EXCERPT PROVIDED:
It’s a different world than when I graduated 26 years ago.

Back then most of the graduates were white men, who would be called as pastors by churches that could afford to pay them a decent salary plus benefits. They might start at a church in a county seat town, but within a few years, if they did well, they could expect to receive a call from a larger church, in a bigger town, with an even better salary. Ministry in those days seemed almost like a reasonable career choice.

But today the graduates will include as many women as men, from a number of different ethnicities. Most of them will not have a job offer in hand when they walk across the stage. There aren’t a lot of churches out there that are hiring. And yet you can’t seem to discourage these graduates. I know; I’ve tried. I’m a trustee at the seminary and I’m around the students on a regular basis. I tell them it’s not going to be easy out there, but that only seems to make them more determined. They talk about all the creative ways they are going to engage the world with the gospel, many of which have nothing to do with traditional church ministry.

RECORD SET:
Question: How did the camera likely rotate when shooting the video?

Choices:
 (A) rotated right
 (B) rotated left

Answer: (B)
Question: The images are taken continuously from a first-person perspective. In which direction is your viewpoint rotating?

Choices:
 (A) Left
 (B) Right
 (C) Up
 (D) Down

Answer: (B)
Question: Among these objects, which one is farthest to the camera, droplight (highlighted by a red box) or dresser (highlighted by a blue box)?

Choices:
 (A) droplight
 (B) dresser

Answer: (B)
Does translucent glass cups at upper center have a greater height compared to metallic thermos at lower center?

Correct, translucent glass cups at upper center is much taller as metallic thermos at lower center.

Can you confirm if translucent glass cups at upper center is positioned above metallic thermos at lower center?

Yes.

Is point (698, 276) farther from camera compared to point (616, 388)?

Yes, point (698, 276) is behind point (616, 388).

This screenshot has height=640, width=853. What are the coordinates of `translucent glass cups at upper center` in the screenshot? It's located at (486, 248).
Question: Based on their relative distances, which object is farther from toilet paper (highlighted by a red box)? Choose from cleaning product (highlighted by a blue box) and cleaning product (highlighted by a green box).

TASKS:
• 1. Reproduce the entire passage about seminary graduates then and now, word for word.
• 2. Write out the whole listing again, every line from first to last, with no changes.

ANSWERS TO THE TASKS:
• 1.
It’s a different world than when I graduated 26 years ago.

Back then most of the graduates were white men, who would be called as pastors by churches that could afford to pay them a decent salary plus benefits. They might start at a church in a county seat town, but within a few years, if they did well, they could expect to receive a call from a larger church, in a bigger town, with an even better salary. Ministry in those days seemed almost like a reasonable career choice.

But today the graduates will include as many women as men, from a number of different ethnicities. Most of them will not have a job offer in hand when they walk across the stage. There aren’t a lot of churches out there that are hiring. And yet you can’t seem to discourage these graduates. I know; I’ve tried. I’m a trustee at the seminary and I’m around the students on a regular basis. I tell them it’s not going to be easy out there, but that only seems to make them more determined. They talk about all the creative ways they are going to engage the world with the gospel, many of which have nothing to do with traditional church ministry.

• 2.
Question: How did the camera likely rotate when shooting the video?

Choices:
 (A) rotated right
 (B) rotated left

Answer: (B)
Question: The images are taken continuously from a first-person perspective. In which direction is your viewpoint rotating?

Choices:
 (A) Left
 (B) Right
 (C) Up
 (D) Down

Answer: (B)
Question: Among these objects, which one is farthest to the camera, droplight (highlighted by a red box) or dresser (highlighted by a blue box)?

Choices:
 (A) droplight
 (B) dresser

Answer: (B)
Does translucent glass cups at upper center have a greater height compared to metallic thermos at lower center?

Correct, translucent glass cups at upper center is much taller as metallic thermos at lower center.

Can you confirm if translucent glass cups at upper center is positioned above metallic thermos at lower center?

Yes.

Is point (698, 276) farther from camera compared to point (616, 388)?

Yes, point (698, 276) is behind point (616, 388).

This screenshot has height=640, width=853. What are the coordinates of `translucent glass cups at upper center` in the screenshot? It's located at (486, 248).
Question: Based on their relative distances, which object is farther from toilet paper (highlighted by a red box)? Choose from cleaning product (highlighted by a blue box) and cleaning product (highlighted by a green box).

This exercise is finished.